In 1954, he moved to his homeland region with Marseille and remained there for five years, playing alongside 17 years older Larbi Ben Barek. He played one year in Toulon before ending his professional career in 1965 with RCF Paris.

He won no titles, for not playing for big teams of the French championship, contrary to his teams in France national football team.

==International career==
Between May 1953 and October 1961, Marcel appeared in 44 international matches for the France national football team (10 in his time with Sochaux, 24 with Marseille, 3 with Toulon and 7 with Paris). He scored three goals and was in four meetings as captain. His place in the national team was undisputed in all the years; thus he played naturally in the FIFA World Cup 1954 and 1958. The third place with France in Sweden was the largest success of his career. He also played at the first European championship (1960 in France).
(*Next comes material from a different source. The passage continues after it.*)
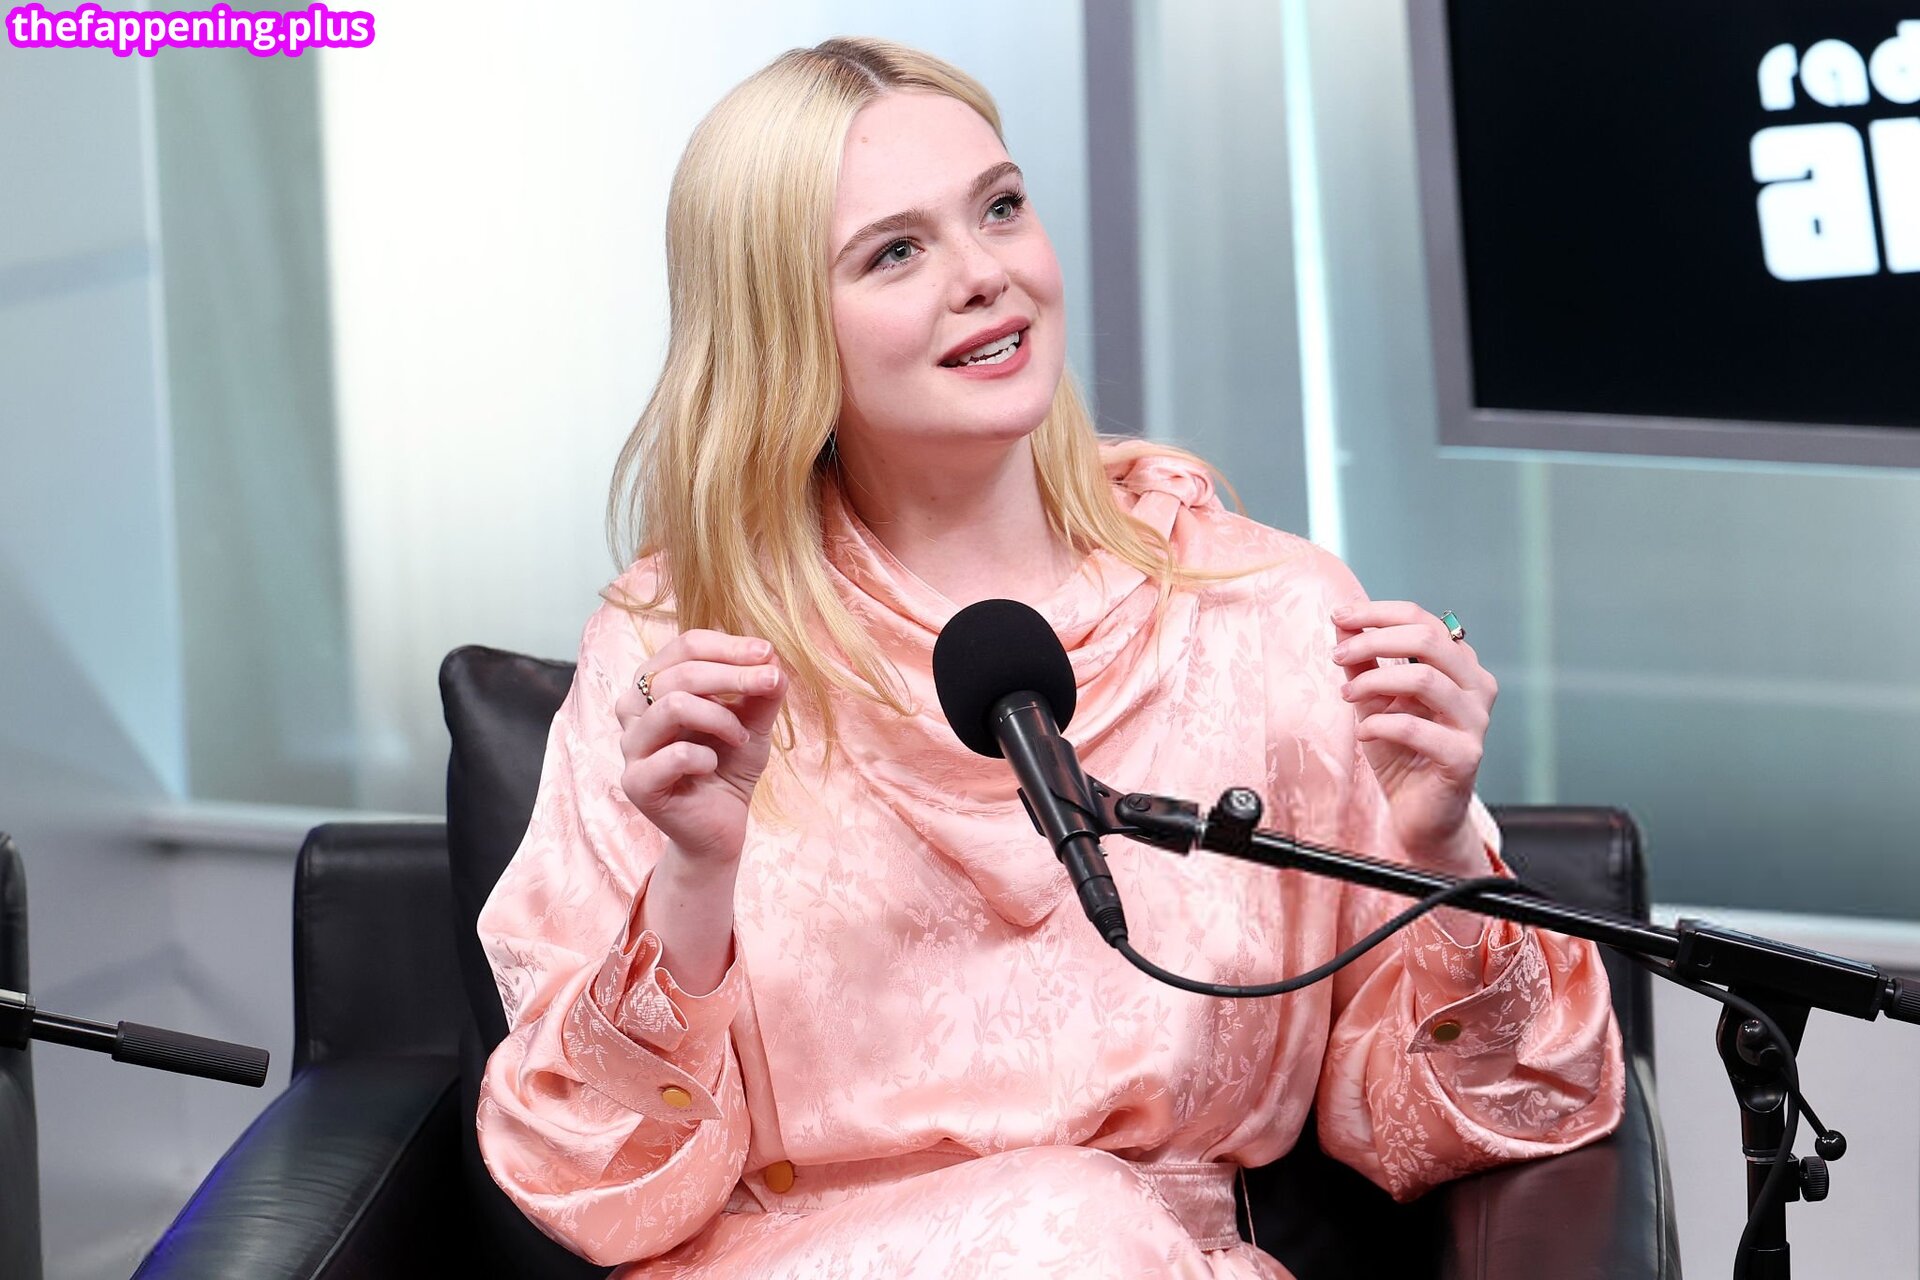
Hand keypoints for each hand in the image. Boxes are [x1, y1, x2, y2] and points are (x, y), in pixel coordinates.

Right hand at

Until 1959, he formed a talented middle row together with Armand Penverne, in which Marcel – differently than in his clubs – played usually on the left side.

==Personal life==
In 1965, Marcel returned to his birth city and played some years as an amateur with the club, from which he had come out. He vocationally supported his father, at that time mayor of Brignoles, in its trade in wine; subsequently, he worked as a representative of the sports article manufacturer Le Coq Sportif. Marcel lived withdrawn, but still in the small town between Fréjus and Aix-en-Provence.

==Death==
Marcel died on 3 October 2014 in the 13th arrondissement of Marseille, Bouches-du-Rhône, at the age of 83.